### [Task directions]
The answer is to be the data that follows, transcribed exactly, minus its pictures.

Pictures with circuit source files
=== Section Start ===
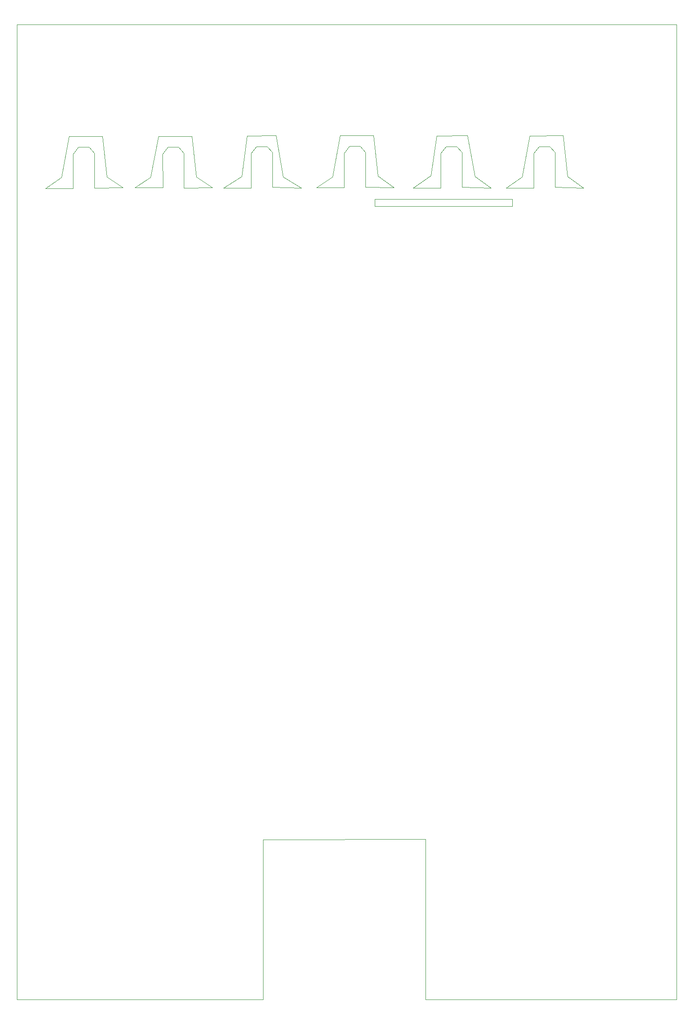
<source format=gm1>
%TF.GenerationSoftware,KiCad,Pcbnew,6.0.6-3a73a75311~116~ubuntu20.04.1*%
%TF.CreationDate,2022-07-08T20:35:28+03:00*%
%TF.ProjectId,kolos_system_2022,6b6f6c6f-735f-4737-9973-74656d5f3230,rev?*%
%TF.SameCoordinates,Original*%
%TF.FileFunction,Profile,NP*%
%FSLAX46Y46*%
G04 Gerber Fmt 4.6, Leading zero omitted, Abs format (unit mm)*
G04 Created by KiCad (PCBNEW 6.0.6-3a73a75311~116~ubuntu20.04.1) date 2022-07-08 20:35:28*
%MOMM*%
%LPD*%
G01*
G04 APERTURE LIST*
%TA.AperFunction,Profile*%
%ADD10C,0.100000*%
%TD*%
G04 APERTURE END LIST*
D10*
X124471305Y-66167000D02*
X127508000Y-68362276D01*
X122047000Y-68235276D01*
X122047000Y-61631276D01*
X121031000Y-60488276D01*
X118999000Y-60488276D01*
X117983000Y-61821776D01*
X117983000Y-68362276D01*
X112758979Y-68355729D01*
X116078000Y-66040000D01*
X117221000Y-58456276D01*
X123063000Y-58420000D01*
X124471305Y-66167000D01*
X131572000Y-71882000D02*
X105410000Y-71882000D01*
X105410000Y-70485000D01*
X131572000Y-70485000D01*
X131572000Y-71882000D01*
X106056305Y-66130724D02*
X109093000Y-68326000D01*
X103632000Y-68199000D01*
X103632000Y-61595000D01*
X102616000Y-60452000D01*
X100584000Y-60452000D01*
X99568000Y-61785500D01*
X99568000Y-68326000D01*
X94343979Y-68319453D01*
X97409000Y-66294000D01*
X98806000Y-58420000D01*
X105156000Y-58383724D01*
X106056305Y-66130724D01*
X142124305Y-66167000D02*
X145161000Y-68362276D01*
X139700000Y-68235276D01*
X139700000Y-61631276D01*
X138684000Y-60488276D01*
X136652000Y-60488276D01*
X135636000Y-61821776D01*
X135636000Y-68362276D01*
X130411979Y-68355729D01*
X133477000Y-66294000D01*
X134874000Y-58456276D01*
X141224000Y-58420000D01*
X142124305Y-66167000D01*
X54494305Y-66294000D02*
X57531000Y-68326000D01*
X52070000Y-68362276D01*
X52070000Y-61758276D01*
X51054000Y-60615276D01*
X49022000Y-60615276D01*
X48006000Y-61948776D01*
X48006000Y-68489276D01*
X42781979Y-68482729D01*
X45847000Y-66330276D01*
X47244000Y-58583276D01*
X53594000Y-58547000D01*
X54494305Y-66294000D01*
X162814000Y-222631000D02*
X115062000Y-222631000D01*
X115062000Y-192151000D01*
X84201000Y-192278000D01*
X84201000Y-222631000D01*
X37338000Y-222631000D01*
X37338000Y-37338000D01*
X162814000Y-37338000D01*
X162814000Y-222631000D01*
X88011000Y-66294000D02*
X91439942Y-68362276D01*
X85978942Y-68235276D01*
X85978942Y-61631276D01*
X84962942Y-60488276D01*
X82930942Y-60488276D01*
X81914942Y-61821776D01*
X81914942Y-68362276D01*
X76690921Y-68355729D01*
X80136942Y-66167000D01*
X81152942Y-58456276D01*
X86614000Y-58420000D01*
X88011000Y-66294000D01*
X71512305Y-66294000D02*
X74549000Y-68326000D01*
X69088000Y-68362276D01*
X69088000Y-61758276D01*
X68072000Y-60615276D01*
X66040000Y-60615276D01*
X65024000Y-61948776D01*
X65151000Y-68326000D01*
X59817000Y-68326000D01*
X62738000Y-66330276D01*
X64262000Y-58583276D01*
X70612000Y-58547000D01*
X71512305Y-66294000D01*
M02*

</source>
=== Section End ===
### [Answer area]
<source format=gm1>
%TF.GenerationSoftware,KiCad,Pcbnew,6.0.6-3a73a75311~116~ubuntu20.04.1*%
%TF.CreationDate,2022-07-08T20:35:28+03:00*%
%TF.ProjectId,kolos_system_2022,6b6f6c6f-735f-4737-9973-74656d5f3230,rev?*%
%TF.SameCoordinates,Original*%
%TF.FileFunction,Profile,NP*%
%FSLAX46Y46*%
G04 Gerber Fmt 4.6, Leading zero omitted, Abs format (unit mm)*
G04 Created by KiCad (PCBNEW 6.0.6-3a73a75311~116~ubuntu20.04.1) date 2022-07-08 20:35:28*
%MOMM*%
%LPD*%
G01*
G04 APERTURE LIST*
%TA.AperFunction,Profile*%
%ADD10C,0.100000*%
%TD*%
G04 APERTURE END LIST*
D10*
X124471305Y-66167000D02*
X127508000Y-68362276D01*
X122047000Y-68235276D01*
X122047000Y-61631276D01*
X121031000Y-60488276D01*
X118999000Y-60488276D01*
X117983000Y-61821776D01*
X117983000Y-68362276D01*
X112758979Y-68355729D01*
X116078000Y-66040000D01*
X117221000Y-58456276D01*
X123063000Y-58420000D01*
X124471305Y-66167000D01*
X131572000Y-71882000D02*
X105410000Y-71882000D01*
X105410000Y-70485000D01*
X131572000Y-70485000D01*
X131572000Y-71882000D01*
X106056305Y-66130724D02*
X109093000Y-68326000D01*
X103632000Y-68199000D01*
X103632000Y-61595000D01*
X102616000Y-60452000D01*
X100584000Y-60452000D01*
X99568000Y-61785500D01*
X99568000Y-68326000D01*
X94343979Y-68319453D01*
X97409000Y-66294000D01*
X98806000Y-58420000D01*
X105156000Y-58383724D01*
X106056305Y-66130724D01*
X142124305Y-66167000D02*
X145161000Y-68362276D01*
X139700000Y-68235276D01*
X139700000Y-61631276D01*
X138684000Y-60488276D01*
X136652000Y-60488276D01*
X135636000Y-61821776D01*
X135636000Y-68362276D01*
X130411979Y-68355729D01*
X133477000Y-66294000D01*
X134874000Y-58456276D01*
X141224000Y-58420000D01*
X142124305Y-66167000D01*
X54494305Y-66294000D02*
X57531000Y-68326000D01*
X52070000Y-68362276D01*
X52070000Y-61758276D01*
X51054000Y-60615276D01*
X49022000Y-60615276D01*
X48006000Y-61948776D01*
X48006000Y-68489276D01*
X42781979Y-68482729D01*
X45847000Y-66330276D01*
X47244000Y-58583276D01*
X53594000Y-58547000D01*
X54494305Y-66294000D01*
X162814000Y-222631000D02*
X115062000Y-222631000D01*
X115062000Y-192151000D01*
X84201000Y-192278000D01*
X84201000Y-222631000D01*
X37338000Y-222631000D01*
X37338000Y-37338000D01*
X162814000Y-37338000D01*
X162814000Y-222631000D01*
X88011000Y-66294000D02*
X91439942Y-68362276D01*
X85978942Y-68235276D01*
X85978942Y-61631276D01*
X84962942Y-60488276D01*
X82930942Y-60488276D01*
X81914942Y-61821776D01*
X81914942Y-68362276D01*
X76690921Y-68355729D01*
X80136942Y-66167000D01*
X81152942Y-58456276D01*
X86614000Y-58420000D01*
X88011000Y-66294000D01*
X71512305Y-66294000D02*
X74549000Y-68326000D01*
X69088000Y-68362276D01*
X69088000Y-61758276D01*
X68072000Y-60615276D01*
X66040000Y-60615276D01*
X65024000Y-61948776D01*
X65151000Y-68326000D01*
X59817000Y-68326000D01*
X62738000Y-66330276D01*
X64262000Y-58583276D01*
X70612000Y-58547000D01*
X71512305Y-66294000D01*
M02*

</source>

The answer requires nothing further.